Output the lines of the listing below as a Markdown table with two columns, Number and Line, starting with the line that contains "scientific name: Yucca elata" and going on through the line that contains "genus: Adalia". Include only those lines, and omit any blank ones.

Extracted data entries
────────

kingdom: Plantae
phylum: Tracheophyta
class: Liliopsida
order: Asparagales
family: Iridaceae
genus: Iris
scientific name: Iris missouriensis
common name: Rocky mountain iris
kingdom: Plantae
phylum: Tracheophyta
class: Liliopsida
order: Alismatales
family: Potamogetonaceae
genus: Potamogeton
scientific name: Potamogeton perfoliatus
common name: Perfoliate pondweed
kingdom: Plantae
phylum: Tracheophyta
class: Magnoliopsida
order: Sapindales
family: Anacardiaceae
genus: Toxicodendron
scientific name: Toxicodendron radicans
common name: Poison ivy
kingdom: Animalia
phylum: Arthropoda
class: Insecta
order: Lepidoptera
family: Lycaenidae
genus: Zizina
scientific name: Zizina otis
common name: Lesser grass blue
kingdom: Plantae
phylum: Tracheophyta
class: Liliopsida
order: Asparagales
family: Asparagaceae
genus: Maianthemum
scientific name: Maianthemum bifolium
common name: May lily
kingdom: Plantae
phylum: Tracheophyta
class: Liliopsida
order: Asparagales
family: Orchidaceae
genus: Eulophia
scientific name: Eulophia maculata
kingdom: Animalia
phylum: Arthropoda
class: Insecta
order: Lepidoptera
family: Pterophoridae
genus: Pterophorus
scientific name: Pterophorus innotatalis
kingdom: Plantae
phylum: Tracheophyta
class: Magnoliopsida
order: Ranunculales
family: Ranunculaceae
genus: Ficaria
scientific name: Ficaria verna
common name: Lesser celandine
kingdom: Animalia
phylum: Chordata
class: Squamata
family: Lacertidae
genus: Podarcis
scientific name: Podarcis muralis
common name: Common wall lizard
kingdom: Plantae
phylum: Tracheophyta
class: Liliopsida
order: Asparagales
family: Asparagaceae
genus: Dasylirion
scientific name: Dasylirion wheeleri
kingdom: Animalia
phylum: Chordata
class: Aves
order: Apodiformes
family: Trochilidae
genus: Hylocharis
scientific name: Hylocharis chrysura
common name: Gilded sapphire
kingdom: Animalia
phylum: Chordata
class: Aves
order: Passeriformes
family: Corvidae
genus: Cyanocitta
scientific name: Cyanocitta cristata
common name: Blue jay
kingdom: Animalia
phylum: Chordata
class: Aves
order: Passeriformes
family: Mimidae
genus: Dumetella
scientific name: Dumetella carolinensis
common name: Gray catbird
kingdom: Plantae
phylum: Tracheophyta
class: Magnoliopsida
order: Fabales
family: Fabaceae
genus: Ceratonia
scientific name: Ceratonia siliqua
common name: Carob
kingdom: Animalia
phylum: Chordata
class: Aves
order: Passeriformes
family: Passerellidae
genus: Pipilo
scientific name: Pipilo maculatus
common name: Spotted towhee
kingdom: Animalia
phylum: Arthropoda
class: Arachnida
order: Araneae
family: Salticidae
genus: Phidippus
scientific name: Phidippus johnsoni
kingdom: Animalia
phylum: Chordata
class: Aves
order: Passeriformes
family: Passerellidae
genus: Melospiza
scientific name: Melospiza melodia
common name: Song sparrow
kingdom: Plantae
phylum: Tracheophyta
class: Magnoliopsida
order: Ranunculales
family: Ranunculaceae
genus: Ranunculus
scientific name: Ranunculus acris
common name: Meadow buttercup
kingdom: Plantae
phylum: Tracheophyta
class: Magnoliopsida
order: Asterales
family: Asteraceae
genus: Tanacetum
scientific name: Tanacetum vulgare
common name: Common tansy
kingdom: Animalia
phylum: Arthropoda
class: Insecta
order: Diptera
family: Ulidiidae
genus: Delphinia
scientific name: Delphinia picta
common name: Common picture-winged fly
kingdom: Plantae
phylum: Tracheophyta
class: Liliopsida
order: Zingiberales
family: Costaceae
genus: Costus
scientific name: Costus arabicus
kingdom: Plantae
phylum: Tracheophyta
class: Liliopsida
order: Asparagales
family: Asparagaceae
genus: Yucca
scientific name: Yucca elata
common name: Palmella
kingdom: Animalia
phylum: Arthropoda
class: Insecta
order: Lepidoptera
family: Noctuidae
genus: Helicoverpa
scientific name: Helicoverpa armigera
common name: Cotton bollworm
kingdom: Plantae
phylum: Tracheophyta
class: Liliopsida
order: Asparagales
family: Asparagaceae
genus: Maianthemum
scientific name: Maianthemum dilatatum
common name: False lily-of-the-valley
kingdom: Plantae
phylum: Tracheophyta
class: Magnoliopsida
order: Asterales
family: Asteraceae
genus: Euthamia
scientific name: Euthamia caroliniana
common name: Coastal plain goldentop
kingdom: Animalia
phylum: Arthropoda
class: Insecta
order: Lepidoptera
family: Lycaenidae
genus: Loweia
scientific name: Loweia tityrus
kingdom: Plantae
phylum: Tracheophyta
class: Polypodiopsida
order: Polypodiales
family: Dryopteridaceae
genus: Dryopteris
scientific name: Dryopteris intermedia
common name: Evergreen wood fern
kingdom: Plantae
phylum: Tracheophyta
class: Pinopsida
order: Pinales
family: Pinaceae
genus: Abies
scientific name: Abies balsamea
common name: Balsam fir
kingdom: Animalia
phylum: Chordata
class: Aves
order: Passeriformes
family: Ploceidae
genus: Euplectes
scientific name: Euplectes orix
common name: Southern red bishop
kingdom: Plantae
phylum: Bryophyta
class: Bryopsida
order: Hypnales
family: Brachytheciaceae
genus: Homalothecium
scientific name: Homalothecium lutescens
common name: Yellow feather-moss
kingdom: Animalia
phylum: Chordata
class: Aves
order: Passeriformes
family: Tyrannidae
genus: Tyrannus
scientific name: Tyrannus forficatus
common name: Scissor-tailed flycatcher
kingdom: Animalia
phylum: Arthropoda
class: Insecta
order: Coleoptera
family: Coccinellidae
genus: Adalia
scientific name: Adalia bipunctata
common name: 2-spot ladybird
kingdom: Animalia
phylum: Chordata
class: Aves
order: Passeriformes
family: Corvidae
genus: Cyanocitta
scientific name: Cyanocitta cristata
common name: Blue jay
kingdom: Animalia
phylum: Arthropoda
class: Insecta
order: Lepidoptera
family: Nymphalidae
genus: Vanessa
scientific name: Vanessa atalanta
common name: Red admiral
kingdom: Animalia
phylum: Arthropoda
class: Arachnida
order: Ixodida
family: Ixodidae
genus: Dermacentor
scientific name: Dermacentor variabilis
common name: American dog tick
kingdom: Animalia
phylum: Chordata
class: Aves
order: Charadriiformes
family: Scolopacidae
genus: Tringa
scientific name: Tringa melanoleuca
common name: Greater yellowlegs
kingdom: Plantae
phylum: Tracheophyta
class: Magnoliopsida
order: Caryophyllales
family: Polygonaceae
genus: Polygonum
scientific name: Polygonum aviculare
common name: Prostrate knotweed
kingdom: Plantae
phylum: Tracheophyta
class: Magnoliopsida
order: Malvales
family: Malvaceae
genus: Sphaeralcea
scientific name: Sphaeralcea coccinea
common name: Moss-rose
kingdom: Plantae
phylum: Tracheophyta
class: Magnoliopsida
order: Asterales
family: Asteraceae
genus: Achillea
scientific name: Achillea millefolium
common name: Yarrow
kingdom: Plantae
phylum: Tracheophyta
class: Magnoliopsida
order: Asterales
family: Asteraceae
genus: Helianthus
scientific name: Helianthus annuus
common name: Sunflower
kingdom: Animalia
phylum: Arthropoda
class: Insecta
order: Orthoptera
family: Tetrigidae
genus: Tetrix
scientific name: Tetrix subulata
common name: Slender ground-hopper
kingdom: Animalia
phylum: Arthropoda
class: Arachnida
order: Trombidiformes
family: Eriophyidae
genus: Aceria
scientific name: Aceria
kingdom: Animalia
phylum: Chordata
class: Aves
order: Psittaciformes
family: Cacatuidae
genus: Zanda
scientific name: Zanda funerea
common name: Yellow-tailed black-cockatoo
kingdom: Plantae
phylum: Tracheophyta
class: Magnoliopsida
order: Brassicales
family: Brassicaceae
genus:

────────

* Written answer
| Number | Line |
|---|---|
| 1 | scientific name: Yucca elata |
| 2 | common name: Palmella |
| 3 | kingdom: Animalia |
| 4 | phylum: Arthropoda |
| 5 | class: Insecta |
| 6 | order: Lepidoptera |
| 7 | family: Noctuidae |
| 8 | genus: Helicoverpa |
| 9 | scientific name: Helicoverpa armigera |
| 10 | common name: Cotton bollworm |
| 11 | kingdom: Plantae |
| 12 | phylum: Tracheophyta |
| 13 | class: Liliopsida |
| 14 | order: Asparagales |
| 15 | family: Asparagaceae |
| 16 | genus: Maianthemum |
| 17 | scientific name: Maianthemum dilatatum |
| 18 | common name: False lily-of-the-valley |
| 19 | kingdom: Plantae |
| 20 | phylum: Tracheophyta |
| 21 | class: Magnoliopsida |
| 22 | order: Asterales |
| 23 | family: Asteraceae |
| 24 | genus: Euthamia |
| 25 | scientific name: Euthamia caroliniana |
| 26 | common name: Coastal plain goldentop |
| 27 | kingdom: Animalia |
| 28 | phylum: Arthropoda |
| 29 | class: Insecta |
| 30 | order: Lepidoptera |
| 31 | family: Lycaenidae |
| 32 | genus: Loweia |
| 33 | scientific name: Loweia tityrus |
| 34 | kingdom: Plantae |
| 35 | phylum: Tracheophyta |
| 36 | class: Polypodiopsida |
| 37 | order: Polypodiales |
| 38 | family: Dryopteridaceae |
| 39 | genus: Dryopteris |
| 40 | scientific name: Dryopteris intermedia |
| 41 | common name: Evergreen wood fern |
| 42 | kingdom: Plantae |
| 43 | phylum: Tracheophyta |
| 44 | class: Pinopsida |
| 45 | order: Pinales |
| 46 | family: Pinaceae |
| 47 | genus: Abies |
| 48 | scientific name: Abies balsamea |
| 49 | common name: Balsam fir |
| 50 | kingdom: Animalia |
| 51 | phylum: Chordata |
| 52 | class: Aves |
| 53 | order: Passeriformes |
| 54 | family: Ploceidae |
| 55 | genus: Euplectes |
| 56 | scientific name: Euplectes orix |
| 57 | common name: Southern red bishop |
| 58 | kingdom: Plantae |
| 59 | phylum: Bryophyta |
| 60 | class: Bryopsida |
| 61 | order: Hypnales |
| 62 | family: Brachytheciaceae |
| 63 | genus: Homalothecium |
| 64 | scientific name: Homalothecium lutescens |
| 65 | common name: Yellow feather-moss |
| 66 | kingdom: Animalia |
| 67 | phylum: Chordata |
| 68 | class: Aves |
| 69 | order: Passeriformes |
| 70 | family: Tyrannidae |
| 71 | genus: Tyrannus |
| 72 | scientific name: Tyrannus forficatus |
| 73 | common name: Scissor-tailed flycatcher |
| 74 | kingdom: Animalia |
| 75 | phylum: Arthropoda |
| 76 | class: Insecta |
| 77 | order: Coleoptera |
| 78 | family: Coccinellidae |
| 79 | genus: Adalia |